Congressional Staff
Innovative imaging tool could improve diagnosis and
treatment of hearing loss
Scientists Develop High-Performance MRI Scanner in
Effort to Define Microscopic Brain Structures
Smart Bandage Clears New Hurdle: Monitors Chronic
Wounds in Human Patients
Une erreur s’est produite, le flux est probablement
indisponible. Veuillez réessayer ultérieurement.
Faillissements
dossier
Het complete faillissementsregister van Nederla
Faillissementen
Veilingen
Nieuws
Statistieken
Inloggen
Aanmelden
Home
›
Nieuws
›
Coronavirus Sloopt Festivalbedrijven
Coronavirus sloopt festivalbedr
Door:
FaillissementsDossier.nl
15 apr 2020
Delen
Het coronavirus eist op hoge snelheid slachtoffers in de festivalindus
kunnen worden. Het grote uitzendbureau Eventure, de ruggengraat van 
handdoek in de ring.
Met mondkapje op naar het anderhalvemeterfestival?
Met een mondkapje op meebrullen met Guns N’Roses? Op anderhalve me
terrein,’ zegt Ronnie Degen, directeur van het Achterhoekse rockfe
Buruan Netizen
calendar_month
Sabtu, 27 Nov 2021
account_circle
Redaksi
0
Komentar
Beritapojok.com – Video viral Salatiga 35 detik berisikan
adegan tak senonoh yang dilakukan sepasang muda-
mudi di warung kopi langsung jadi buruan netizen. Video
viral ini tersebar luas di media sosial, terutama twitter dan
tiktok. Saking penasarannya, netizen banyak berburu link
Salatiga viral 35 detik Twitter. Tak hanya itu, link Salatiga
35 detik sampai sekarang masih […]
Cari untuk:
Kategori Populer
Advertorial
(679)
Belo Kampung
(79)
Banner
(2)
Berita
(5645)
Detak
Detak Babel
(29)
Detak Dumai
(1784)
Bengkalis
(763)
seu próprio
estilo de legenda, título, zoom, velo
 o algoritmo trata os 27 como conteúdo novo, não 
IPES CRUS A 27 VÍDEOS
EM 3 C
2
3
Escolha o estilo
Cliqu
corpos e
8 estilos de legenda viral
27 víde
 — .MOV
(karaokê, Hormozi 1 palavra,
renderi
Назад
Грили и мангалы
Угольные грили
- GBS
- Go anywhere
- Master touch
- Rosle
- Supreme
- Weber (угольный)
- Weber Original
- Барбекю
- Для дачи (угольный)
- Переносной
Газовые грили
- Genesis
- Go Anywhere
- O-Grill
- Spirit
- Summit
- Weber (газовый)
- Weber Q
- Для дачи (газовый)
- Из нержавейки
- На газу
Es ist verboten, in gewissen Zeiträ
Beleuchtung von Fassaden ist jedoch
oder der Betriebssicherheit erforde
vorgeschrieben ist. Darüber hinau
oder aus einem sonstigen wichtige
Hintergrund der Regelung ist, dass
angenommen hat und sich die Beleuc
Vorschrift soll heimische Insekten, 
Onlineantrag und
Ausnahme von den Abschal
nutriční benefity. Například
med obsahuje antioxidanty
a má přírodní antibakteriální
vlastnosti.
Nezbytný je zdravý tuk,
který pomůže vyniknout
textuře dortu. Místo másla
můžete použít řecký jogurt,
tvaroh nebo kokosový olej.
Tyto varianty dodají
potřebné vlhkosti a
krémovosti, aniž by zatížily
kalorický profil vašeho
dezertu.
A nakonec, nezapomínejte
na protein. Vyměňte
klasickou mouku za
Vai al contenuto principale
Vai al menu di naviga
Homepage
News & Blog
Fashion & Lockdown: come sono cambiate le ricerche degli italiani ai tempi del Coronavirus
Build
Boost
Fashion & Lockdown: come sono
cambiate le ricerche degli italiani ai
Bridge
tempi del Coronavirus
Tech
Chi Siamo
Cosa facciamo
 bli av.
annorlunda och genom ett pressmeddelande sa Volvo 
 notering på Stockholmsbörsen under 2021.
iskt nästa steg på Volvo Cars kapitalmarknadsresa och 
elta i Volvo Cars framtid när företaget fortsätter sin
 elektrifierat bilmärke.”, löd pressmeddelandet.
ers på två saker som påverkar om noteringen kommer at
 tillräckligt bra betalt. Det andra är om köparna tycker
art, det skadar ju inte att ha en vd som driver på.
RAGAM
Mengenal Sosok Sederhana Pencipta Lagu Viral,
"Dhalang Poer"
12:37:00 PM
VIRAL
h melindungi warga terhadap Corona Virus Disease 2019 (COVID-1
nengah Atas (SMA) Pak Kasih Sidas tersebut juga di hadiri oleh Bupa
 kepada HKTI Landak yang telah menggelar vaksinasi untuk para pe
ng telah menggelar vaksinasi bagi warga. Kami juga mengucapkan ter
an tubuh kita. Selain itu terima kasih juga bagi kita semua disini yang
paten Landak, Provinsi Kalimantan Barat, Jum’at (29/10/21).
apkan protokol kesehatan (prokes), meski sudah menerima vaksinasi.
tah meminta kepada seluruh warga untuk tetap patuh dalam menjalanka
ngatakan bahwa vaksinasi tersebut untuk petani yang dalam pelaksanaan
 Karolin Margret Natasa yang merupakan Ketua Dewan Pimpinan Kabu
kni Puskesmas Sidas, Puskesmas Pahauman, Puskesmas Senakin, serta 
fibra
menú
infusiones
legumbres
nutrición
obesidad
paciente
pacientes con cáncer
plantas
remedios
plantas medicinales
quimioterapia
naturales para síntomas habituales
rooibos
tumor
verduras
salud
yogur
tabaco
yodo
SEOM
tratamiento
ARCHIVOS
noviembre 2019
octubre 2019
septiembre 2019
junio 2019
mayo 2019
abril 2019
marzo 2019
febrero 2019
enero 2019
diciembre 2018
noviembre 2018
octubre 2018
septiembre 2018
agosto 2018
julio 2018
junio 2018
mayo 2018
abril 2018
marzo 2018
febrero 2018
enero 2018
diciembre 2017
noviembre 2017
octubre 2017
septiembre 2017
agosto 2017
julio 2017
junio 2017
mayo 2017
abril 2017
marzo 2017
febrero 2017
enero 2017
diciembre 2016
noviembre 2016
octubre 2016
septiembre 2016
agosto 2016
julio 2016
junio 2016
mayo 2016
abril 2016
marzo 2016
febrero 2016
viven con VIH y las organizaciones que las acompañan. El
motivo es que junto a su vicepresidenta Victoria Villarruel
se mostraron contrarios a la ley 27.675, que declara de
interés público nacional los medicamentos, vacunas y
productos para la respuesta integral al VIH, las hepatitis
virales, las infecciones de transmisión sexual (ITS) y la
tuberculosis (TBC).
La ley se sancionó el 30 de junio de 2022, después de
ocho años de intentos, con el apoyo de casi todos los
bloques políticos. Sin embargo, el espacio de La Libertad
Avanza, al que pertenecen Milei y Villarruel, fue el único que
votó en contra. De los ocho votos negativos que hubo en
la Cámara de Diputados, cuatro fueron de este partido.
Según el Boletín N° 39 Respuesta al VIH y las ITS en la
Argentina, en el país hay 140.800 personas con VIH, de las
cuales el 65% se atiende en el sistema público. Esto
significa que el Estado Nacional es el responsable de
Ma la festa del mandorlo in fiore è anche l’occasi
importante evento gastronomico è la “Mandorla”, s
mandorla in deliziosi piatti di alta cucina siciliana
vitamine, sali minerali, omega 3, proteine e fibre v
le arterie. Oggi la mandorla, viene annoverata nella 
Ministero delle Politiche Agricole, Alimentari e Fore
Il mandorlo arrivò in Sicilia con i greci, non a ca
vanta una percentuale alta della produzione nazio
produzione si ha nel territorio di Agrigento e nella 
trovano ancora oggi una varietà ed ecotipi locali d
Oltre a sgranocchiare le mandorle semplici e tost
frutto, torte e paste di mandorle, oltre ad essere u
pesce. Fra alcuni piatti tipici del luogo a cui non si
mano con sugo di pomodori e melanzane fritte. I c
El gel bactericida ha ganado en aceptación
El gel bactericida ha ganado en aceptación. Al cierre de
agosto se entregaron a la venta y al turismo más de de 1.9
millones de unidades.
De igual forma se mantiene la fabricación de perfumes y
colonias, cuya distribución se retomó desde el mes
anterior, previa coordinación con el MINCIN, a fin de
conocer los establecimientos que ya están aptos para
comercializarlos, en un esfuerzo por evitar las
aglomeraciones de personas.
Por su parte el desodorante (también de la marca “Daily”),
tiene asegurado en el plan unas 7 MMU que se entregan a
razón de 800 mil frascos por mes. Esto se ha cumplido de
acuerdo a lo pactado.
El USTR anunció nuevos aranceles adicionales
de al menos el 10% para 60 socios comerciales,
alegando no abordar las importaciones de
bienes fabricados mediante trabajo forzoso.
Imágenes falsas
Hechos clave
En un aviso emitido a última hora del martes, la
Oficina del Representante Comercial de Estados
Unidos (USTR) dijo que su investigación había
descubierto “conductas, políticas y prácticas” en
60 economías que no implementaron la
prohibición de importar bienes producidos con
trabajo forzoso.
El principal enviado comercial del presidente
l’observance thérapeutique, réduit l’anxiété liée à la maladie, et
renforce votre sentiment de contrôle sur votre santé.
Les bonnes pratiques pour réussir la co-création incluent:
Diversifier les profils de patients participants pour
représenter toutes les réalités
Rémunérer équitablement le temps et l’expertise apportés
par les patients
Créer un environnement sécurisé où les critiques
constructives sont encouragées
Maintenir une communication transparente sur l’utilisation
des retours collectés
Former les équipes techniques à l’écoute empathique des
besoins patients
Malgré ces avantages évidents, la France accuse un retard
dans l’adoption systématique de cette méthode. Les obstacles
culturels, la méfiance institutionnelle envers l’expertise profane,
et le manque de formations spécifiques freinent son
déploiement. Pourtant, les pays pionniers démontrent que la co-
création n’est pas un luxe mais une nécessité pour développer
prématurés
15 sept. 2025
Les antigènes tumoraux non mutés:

########

Instructions for the task
Reproduce exactly the stretch of the material above that starts at the line with "noviembre 2016" and ends at the line with "se mostraron contrarios", both included, and nothing else.

Task output
noviembre 2016
octubre 2016
septiembre 2016
agosto 2016
julio 2016
junio 2016
mayo 2016
abril 2016
marzo 2016
febrero 2016
viven con VIH y las organizaciones que las acompañan. El
motivo es que junto a su vicepresidenta Victoria Villarruel
se mostraron contrarios a la ley 27.675, que declara de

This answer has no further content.